### [ABOUT THIS TASK]
Report every line of the entries that contains the word "Left".

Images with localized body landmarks

+++++

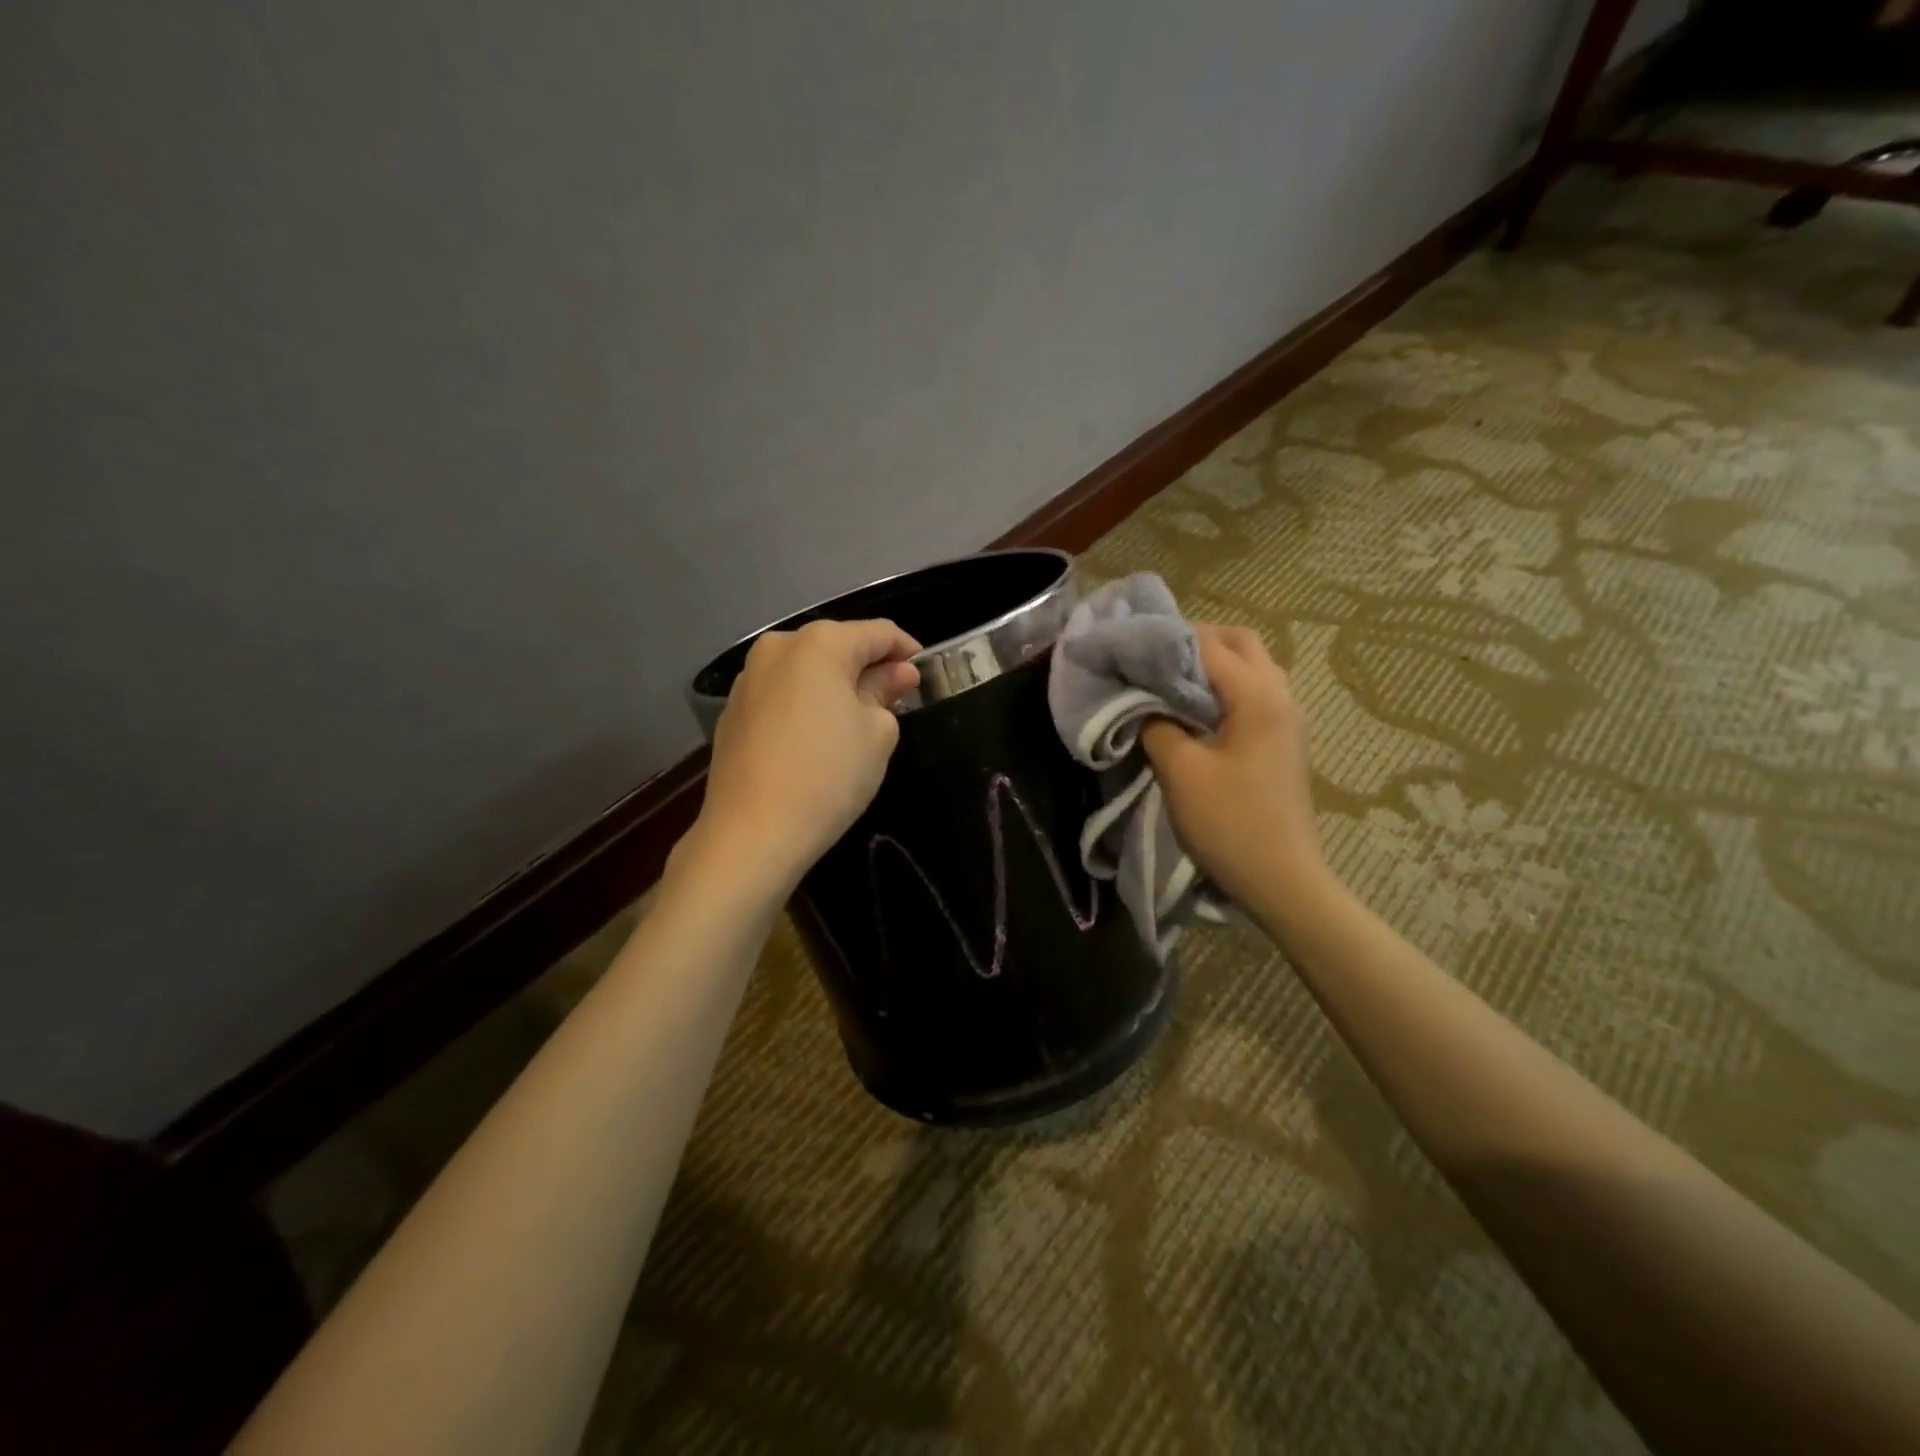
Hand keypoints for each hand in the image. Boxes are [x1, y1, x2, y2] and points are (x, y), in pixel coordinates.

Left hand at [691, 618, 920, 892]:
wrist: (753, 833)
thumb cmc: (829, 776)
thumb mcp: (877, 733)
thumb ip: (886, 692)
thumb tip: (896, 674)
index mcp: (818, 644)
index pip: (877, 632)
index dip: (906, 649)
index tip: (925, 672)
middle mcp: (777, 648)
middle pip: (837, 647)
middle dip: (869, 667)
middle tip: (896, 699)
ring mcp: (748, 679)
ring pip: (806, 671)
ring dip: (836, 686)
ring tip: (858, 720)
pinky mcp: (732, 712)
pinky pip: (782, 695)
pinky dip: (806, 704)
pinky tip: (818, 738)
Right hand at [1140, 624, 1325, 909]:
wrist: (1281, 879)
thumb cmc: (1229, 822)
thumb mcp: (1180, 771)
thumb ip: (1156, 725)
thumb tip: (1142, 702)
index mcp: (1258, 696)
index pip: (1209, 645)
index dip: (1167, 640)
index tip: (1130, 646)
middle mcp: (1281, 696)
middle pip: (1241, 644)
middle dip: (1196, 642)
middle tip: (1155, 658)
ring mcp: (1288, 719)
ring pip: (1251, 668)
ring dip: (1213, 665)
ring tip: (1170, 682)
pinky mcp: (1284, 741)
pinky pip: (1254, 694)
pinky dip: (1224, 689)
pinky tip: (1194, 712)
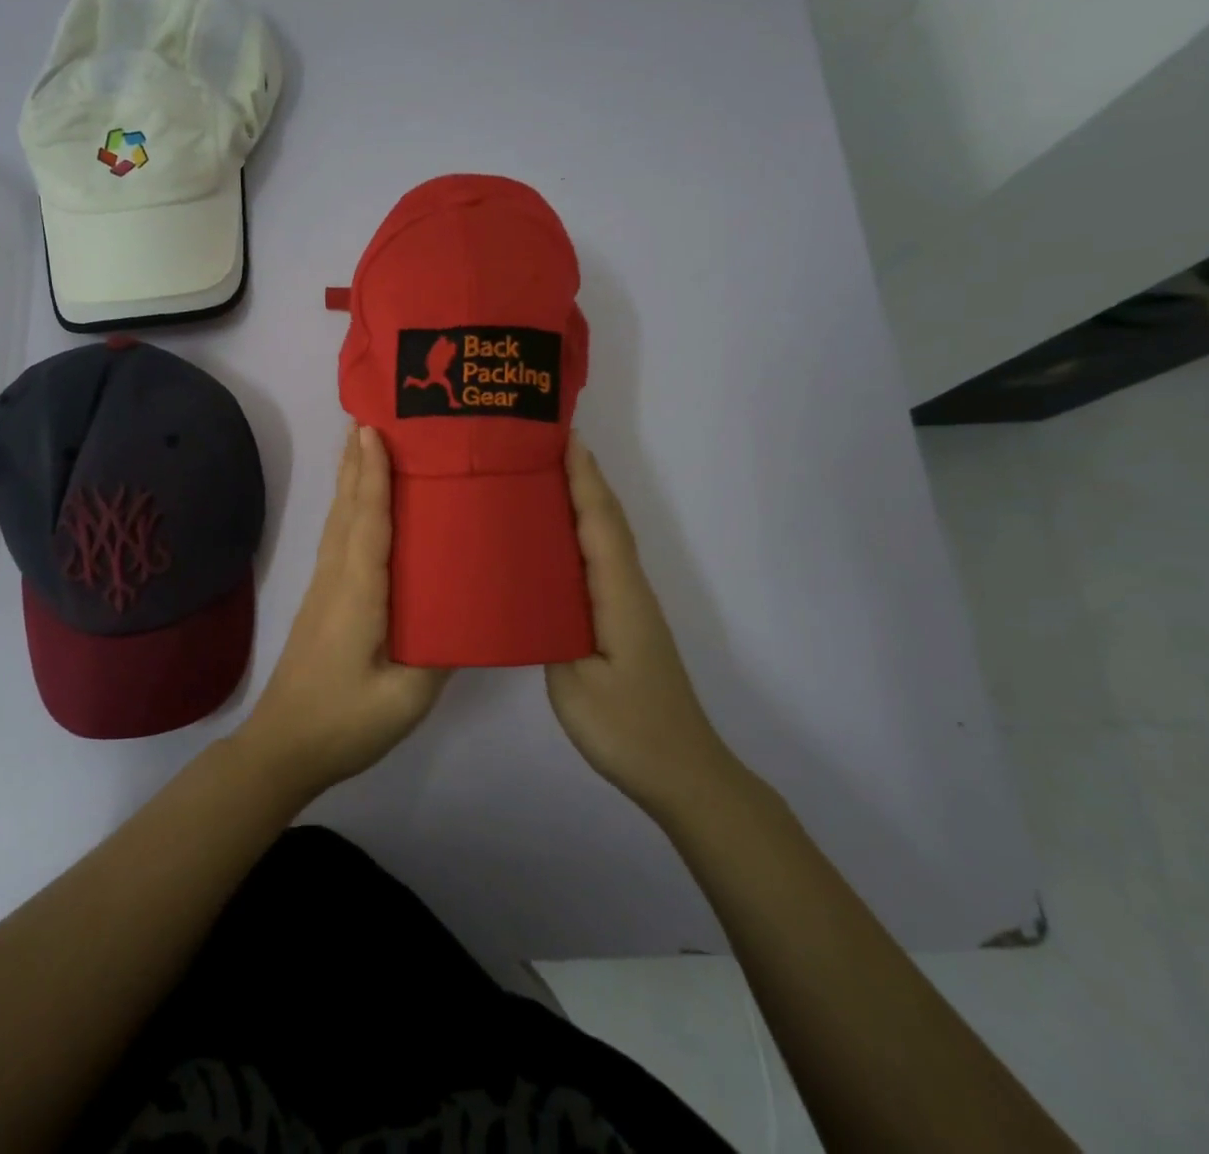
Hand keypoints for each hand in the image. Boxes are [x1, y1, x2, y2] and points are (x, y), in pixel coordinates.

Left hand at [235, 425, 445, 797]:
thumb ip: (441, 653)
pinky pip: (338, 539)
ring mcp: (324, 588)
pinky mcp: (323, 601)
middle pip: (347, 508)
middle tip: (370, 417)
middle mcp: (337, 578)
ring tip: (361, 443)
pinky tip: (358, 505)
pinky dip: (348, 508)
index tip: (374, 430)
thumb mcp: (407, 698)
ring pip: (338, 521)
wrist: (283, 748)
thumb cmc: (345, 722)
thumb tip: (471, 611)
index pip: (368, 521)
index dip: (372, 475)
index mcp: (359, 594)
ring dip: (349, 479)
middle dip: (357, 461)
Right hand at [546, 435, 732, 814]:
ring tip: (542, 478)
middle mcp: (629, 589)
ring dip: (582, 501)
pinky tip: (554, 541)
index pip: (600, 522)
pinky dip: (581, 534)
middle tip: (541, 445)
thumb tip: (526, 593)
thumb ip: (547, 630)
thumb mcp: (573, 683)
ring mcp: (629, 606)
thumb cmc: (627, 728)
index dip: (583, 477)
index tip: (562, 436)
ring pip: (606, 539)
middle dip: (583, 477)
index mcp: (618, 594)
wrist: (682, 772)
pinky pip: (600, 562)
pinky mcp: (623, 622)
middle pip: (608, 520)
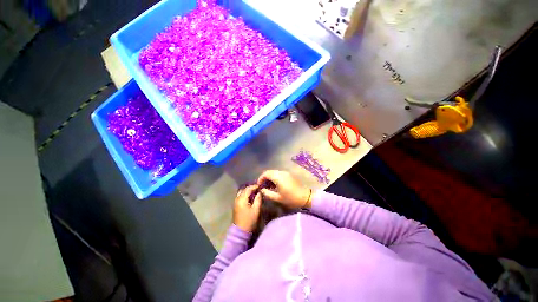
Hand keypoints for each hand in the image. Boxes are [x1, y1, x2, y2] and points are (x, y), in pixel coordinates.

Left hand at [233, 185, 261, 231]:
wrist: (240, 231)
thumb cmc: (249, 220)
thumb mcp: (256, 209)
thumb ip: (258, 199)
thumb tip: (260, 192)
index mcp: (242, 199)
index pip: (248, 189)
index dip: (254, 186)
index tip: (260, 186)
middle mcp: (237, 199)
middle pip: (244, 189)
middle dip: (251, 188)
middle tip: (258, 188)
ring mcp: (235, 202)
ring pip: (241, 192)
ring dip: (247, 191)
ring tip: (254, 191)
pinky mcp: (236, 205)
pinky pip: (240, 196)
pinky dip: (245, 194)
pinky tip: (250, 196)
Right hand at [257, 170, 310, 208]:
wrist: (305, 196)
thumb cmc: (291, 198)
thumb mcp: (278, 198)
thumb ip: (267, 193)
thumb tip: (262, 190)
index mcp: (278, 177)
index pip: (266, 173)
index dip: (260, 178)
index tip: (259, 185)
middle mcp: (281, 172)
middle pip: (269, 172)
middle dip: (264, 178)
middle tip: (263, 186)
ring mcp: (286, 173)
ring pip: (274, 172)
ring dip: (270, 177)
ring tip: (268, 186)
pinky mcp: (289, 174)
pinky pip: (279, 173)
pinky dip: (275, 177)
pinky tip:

+++++

### [RESPONSE TO THIS TASK]
Left hand at [691, 618, 920, 892]:
Left hand at [235, 425, 445, 797]:
Left hand at [233, 185, 261, 231]:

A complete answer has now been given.